05/11/2025
-La vie est belle, pas rose, mais belle- comme disait mon grand-père.
J’ai souvent douté de moi.
Quand j’allais mal, quand je n’arrivais plus à trouver mes propres déclics, la vieille peur/angoisse/crainte/apprehensions revenait, sans prévenir, et d’anciens mécanismes refaisaient surface.
C’est de là qu’est né mon métier :
Créer des déclics.
Aider les gens à comprendre leurs mécanismes intérieurs, à relier ce qu’ils vivent à ce qu’ils ressentent, pour retrouver du sens, de la cohérence, des liens.
J’aime compatir à la douleur de l’autre, comprendre pourquoi il s’est enfermé dans un style de vie, et pourquoi il reste parfois dans cette zone de confort qui ne l’est plus.
J’aime accompagner les personnes pour leur permettre de comprendre leur fonctionnement.
Et j’aime utiliser mon cerveau au service du collectif, pour contribuer à un monde plus beau.
Parce qu’il n’y a rien de plus bouleversant et beau que de voir une âme commencer à rayonner.
Les séances ne sont pas toujours faciles, mais à la fin, ça en vaut toujours la peine.
J’ai encore beaucoup à apprendre de l’humain.
Il n’est pas parfait, et personne ne lui demande de l’être. Et tant mieux !!
Mais je crois profondément que nous pouvons devenir meilleurs, un peu chaque jour, si nous acceptons d’apprendre de nos erreurs, de nos expériences, de nos silences.
Parfois, quand j’écoute certaines histoires, je me dis que ce monde est fou.
Puis je repense à ceux qui veulent évoluer, basculer, vivre en conscience de leur être.
Et je me dis que la folie n’est peut-être que la peur d’aimer encore.
J’ai traversé moi-même un vide intérieur, un désert où je ne pouvais m’abreuver de rien.
Chaque geste, chaque pas était difficile.

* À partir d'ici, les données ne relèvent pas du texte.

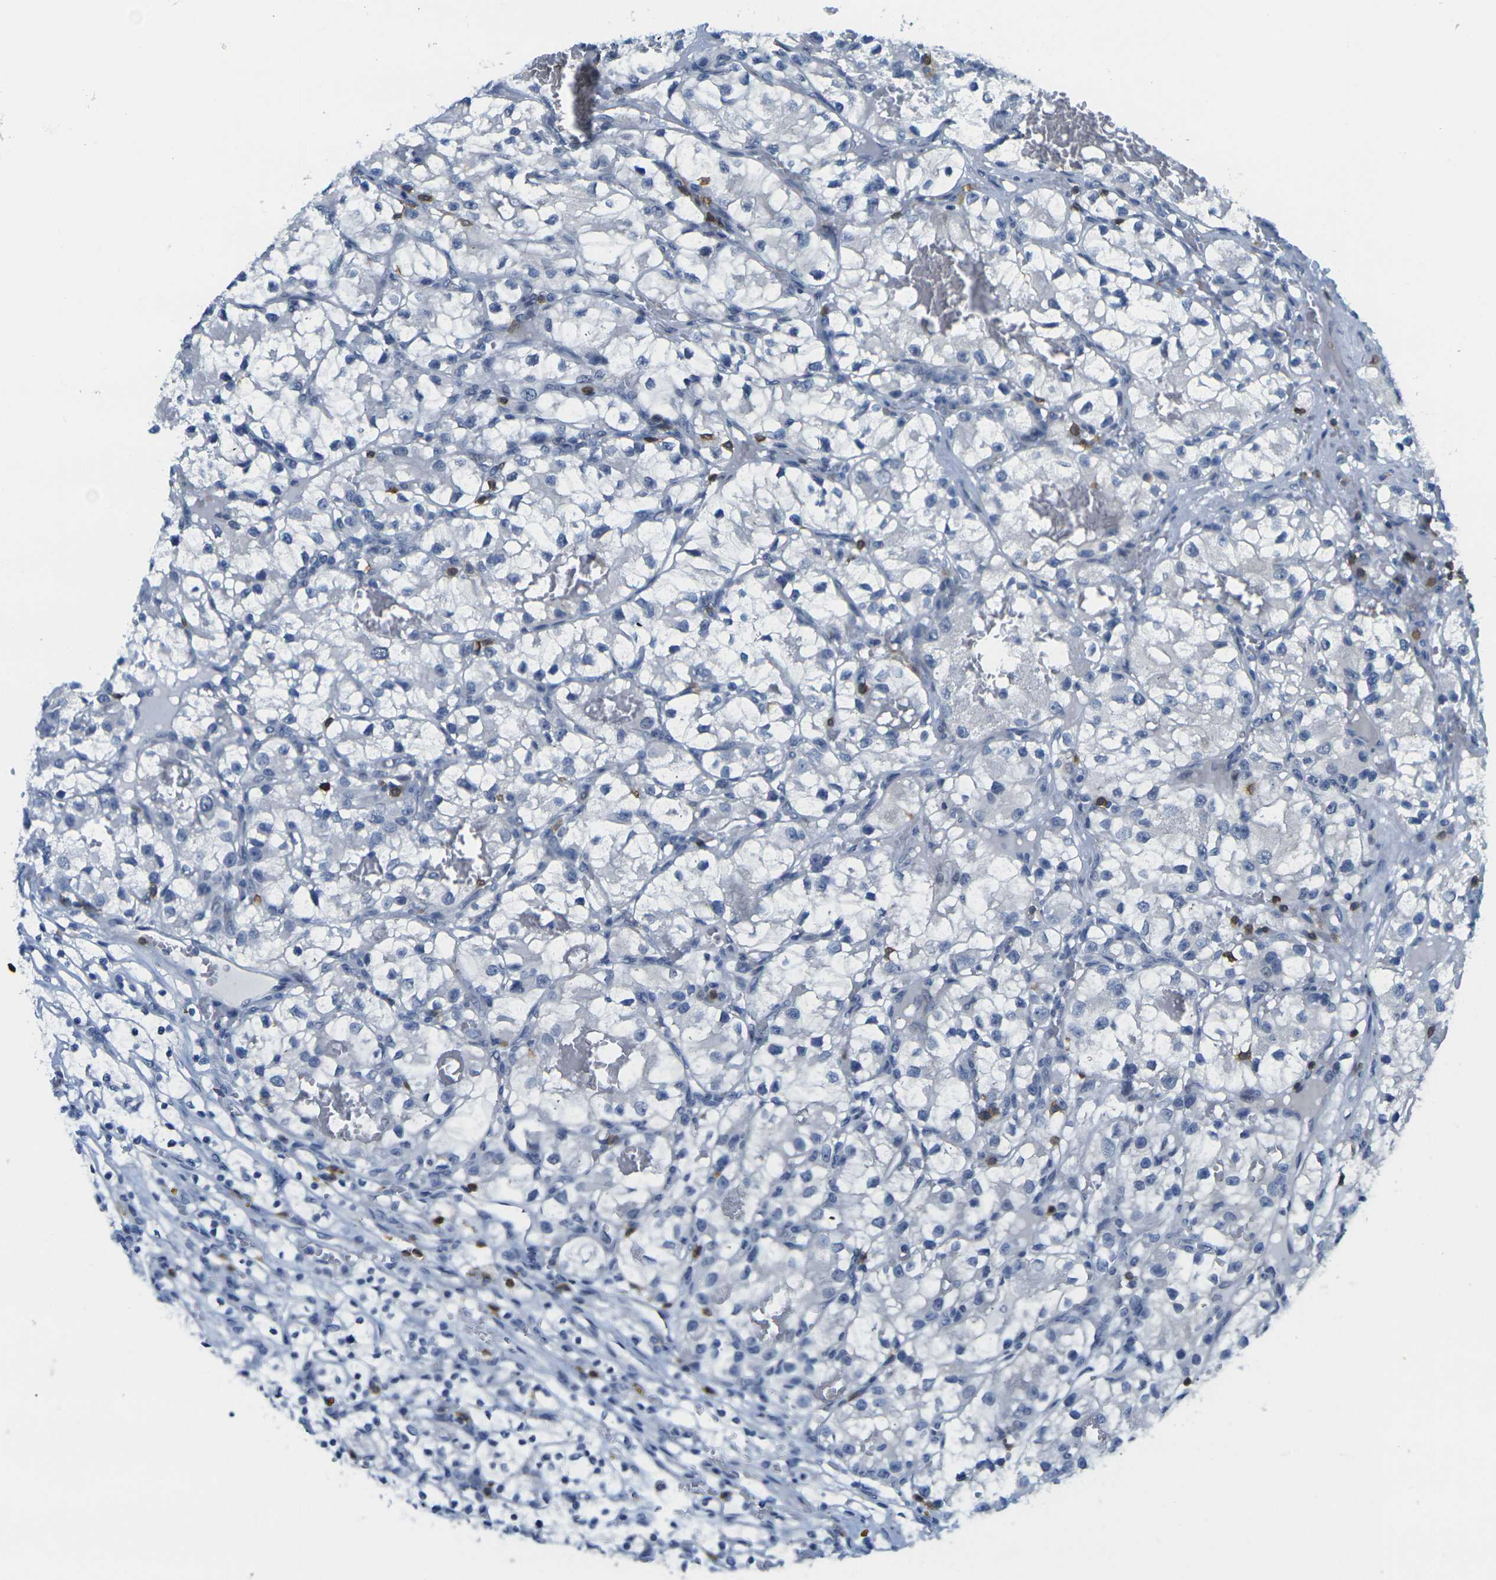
{"staining": {"intensity": "negative", "quantity": "none", "location": "none"}, "tissue": "renal cancer", "cell_type": "Tumor cells", "image_type": "cancer", "snomed": [{"axis": "morphology", "description": "Adenocarcinoma, NOS"}, {"axis": "topography", "description": "Kidney"}], "caption": "IHC histopathology image of human renal cancer stained for a protein (brown), which demonstrates no staining in tumor cells.", "gene": "CD3D", "patient": {"sex": "female", "age": 57}}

Se dire ou entendre des vérités n’est jamais plaisant, mais entre la lourdeur d’un esprit prisonnier et le coup de fouet qui remet en mouvement, je choisis le coup de fouet.
Si chacun pouvait se dire sa vérité, reconnaître sa part de responsabilité dans la façon d’agir et de penser, alors oui, je crois que les choses iraient mieux.
Je ne me mélange pas beaucoup aux gens, en général.
Pourtant, j’aime les gens.
J’aime voir la générosité, la douceur, l’amour désintéressé.
Je m’y raccroche souvent, surtout quand j’écoute des récits douloureux, ceux qui laissent des images, des odeurs, des traces dans le corps.
Je vis ces scènes avec la personne.
Je ressens sa peine, sa violence, sa vie, je vois ses images... C'est comme ça que j’aide le mieux en vivant avec.
Je crois qu’on m’a beaucoup aidée, moi aussi.
Et c’est sans doute pour ça que je donne autant.
Il n’y a pas de mauvais humains, seulement des apprentissages manqués, des absences de soutien, des élans avortés.
Je crois en ce monde. Et l'utopie fait souvent gagner des sourires..le sourire est contagieux.